US State Lawmakers Approve Bill to Create Psychedelics Task Force Studying Psilocybin and MDMA

The Cannabis Observer ·
US State Lawmakers Approve Bill to Create Psychedelics Task Force Studying Psilocybin and MDMA

Hawaii's House Finance Committee passed SB 3199, sponsored by Sen. Chris Lee (D), 15-0 on Tuesday, advancing a bill to create a Mental Health Emerging Therapies Task Force to study psilocybin and MDMA. The Senate approved it unanimously, 24-0, last month; the bill now goes to the House floor and may return to the Senate for concurrence on recent amendments.

The task force would spend two years reviewing scientific literature, supporting clinical research, and developing policy recommendations for a psychedelics therapy program. The bill cites urgent mental health needs among veterans, first responders, and trauma survivors, noting that suicide is a leading cause of preventable death, and points to the FDA's breakthrough therapy designations for psilocybin and MDMA as grounds for Hawaii to prepare public health and clinical systems ahead of potential federal rescheduling under the Controlled Substances Act.

The state Department of Health supported the bill in testimony, saying it is prudent to evaluate "research readiness, regulatory implications, workforce development, and culturally informed implementation pathways" before any federal rescheduling. The governor's Office of Wellness and Resilience also expressed support.

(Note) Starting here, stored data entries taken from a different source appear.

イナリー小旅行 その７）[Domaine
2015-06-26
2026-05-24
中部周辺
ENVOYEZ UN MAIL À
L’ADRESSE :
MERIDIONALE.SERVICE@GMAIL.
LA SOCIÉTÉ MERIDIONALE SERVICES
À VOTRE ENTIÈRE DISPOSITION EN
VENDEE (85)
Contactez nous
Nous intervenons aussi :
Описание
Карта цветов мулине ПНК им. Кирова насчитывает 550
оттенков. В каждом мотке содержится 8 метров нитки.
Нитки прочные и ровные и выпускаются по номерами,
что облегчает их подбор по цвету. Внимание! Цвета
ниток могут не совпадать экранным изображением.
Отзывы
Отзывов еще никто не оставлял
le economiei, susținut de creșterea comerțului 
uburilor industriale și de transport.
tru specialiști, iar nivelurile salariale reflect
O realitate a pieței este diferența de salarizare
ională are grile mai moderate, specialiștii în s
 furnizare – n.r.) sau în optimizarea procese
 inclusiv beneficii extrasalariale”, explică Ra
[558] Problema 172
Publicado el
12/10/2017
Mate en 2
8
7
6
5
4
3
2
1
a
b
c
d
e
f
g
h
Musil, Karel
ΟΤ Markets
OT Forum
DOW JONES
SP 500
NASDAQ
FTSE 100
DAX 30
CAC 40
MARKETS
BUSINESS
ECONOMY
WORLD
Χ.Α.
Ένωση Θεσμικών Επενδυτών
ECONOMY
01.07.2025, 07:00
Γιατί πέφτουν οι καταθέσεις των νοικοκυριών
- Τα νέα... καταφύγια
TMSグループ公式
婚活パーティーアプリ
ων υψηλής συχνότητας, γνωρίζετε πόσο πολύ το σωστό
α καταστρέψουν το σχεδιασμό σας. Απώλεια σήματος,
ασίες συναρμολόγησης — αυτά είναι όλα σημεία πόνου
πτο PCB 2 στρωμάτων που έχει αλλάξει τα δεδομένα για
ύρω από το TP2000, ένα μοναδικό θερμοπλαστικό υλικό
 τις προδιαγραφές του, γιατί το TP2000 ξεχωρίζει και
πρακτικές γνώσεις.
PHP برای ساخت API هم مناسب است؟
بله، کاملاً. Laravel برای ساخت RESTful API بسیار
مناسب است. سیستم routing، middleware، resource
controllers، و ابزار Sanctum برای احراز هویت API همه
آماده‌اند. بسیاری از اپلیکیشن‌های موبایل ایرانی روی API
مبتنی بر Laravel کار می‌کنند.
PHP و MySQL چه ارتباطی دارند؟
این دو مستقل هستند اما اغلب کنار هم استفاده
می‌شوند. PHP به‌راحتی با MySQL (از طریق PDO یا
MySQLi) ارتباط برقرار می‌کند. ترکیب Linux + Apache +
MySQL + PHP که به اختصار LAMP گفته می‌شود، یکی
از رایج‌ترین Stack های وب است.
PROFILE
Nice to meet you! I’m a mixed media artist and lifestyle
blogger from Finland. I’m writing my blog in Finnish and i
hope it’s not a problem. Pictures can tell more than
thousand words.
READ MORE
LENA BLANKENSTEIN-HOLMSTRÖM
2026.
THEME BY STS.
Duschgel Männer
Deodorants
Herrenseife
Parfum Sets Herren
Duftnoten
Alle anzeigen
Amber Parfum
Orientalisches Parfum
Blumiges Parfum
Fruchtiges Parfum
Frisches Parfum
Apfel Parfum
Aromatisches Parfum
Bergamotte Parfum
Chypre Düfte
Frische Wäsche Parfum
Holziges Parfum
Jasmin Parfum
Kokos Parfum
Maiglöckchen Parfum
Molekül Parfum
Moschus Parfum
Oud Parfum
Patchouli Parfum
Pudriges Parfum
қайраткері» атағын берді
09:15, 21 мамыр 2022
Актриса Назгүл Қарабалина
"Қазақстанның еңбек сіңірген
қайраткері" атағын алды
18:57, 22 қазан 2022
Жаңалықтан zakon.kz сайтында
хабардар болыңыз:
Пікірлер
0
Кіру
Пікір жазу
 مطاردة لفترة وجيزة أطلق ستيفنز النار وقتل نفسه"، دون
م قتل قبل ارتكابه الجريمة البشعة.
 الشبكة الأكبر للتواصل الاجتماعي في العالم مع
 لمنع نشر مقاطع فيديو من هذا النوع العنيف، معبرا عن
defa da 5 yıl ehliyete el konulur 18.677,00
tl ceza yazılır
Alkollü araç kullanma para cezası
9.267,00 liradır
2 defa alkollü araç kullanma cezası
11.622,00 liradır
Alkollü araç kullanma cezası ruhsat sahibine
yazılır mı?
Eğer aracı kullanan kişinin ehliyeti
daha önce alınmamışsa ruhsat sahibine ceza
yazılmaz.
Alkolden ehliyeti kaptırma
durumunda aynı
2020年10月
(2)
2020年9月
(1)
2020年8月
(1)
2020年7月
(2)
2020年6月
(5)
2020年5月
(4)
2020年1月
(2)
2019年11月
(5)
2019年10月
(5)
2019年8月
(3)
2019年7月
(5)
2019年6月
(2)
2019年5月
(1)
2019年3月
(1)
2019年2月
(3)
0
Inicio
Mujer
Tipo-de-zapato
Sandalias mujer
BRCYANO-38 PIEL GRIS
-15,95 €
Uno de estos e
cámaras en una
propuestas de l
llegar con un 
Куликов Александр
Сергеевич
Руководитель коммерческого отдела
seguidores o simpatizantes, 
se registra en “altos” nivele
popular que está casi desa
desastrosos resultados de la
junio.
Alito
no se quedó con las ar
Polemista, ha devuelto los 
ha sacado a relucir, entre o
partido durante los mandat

Task force members would include representatives from the Department of Health, the attorney general's office, the Office of Wellness and Resilience, and the University of Hawaii's medical school. An amendment by the House Health Committee shifted oversight from the Department of Health to the John A. Burns School of Medicine (JABSOM), with JABSOM's appointee as chair. The Department of Law Enforcement secured amendments designating its Narcotics Enforcement Division—rather than the Board of Pharmacy—to handle state scheduling changes after federal reclassification, and cutting the deadline from 90 to 30 days. The bill report notes the State Health Planning & Development Agency's concern that psychedelics remain federally illegal. The bill builds on a prior task force that first met in 2023.

On marijuana, a Senate-passed bill to legalize low-dose, low-potency cannabis missed a key deadline and is dead for 2026. SB 2421, conditioning legalization on federal or state constitutional changes, was deferred, as was a hemp-derived cannabinoid products bill; key House lawmakers cited insufficient support. A Senate committee passed legislation granting medical cannabis patients immediate access upon registration submission, and Senate resolutions urge Congress to federally legalize marijuana and call on the attorney general and health department to seek a DEA exemption for Hawaii's medical cannabis program.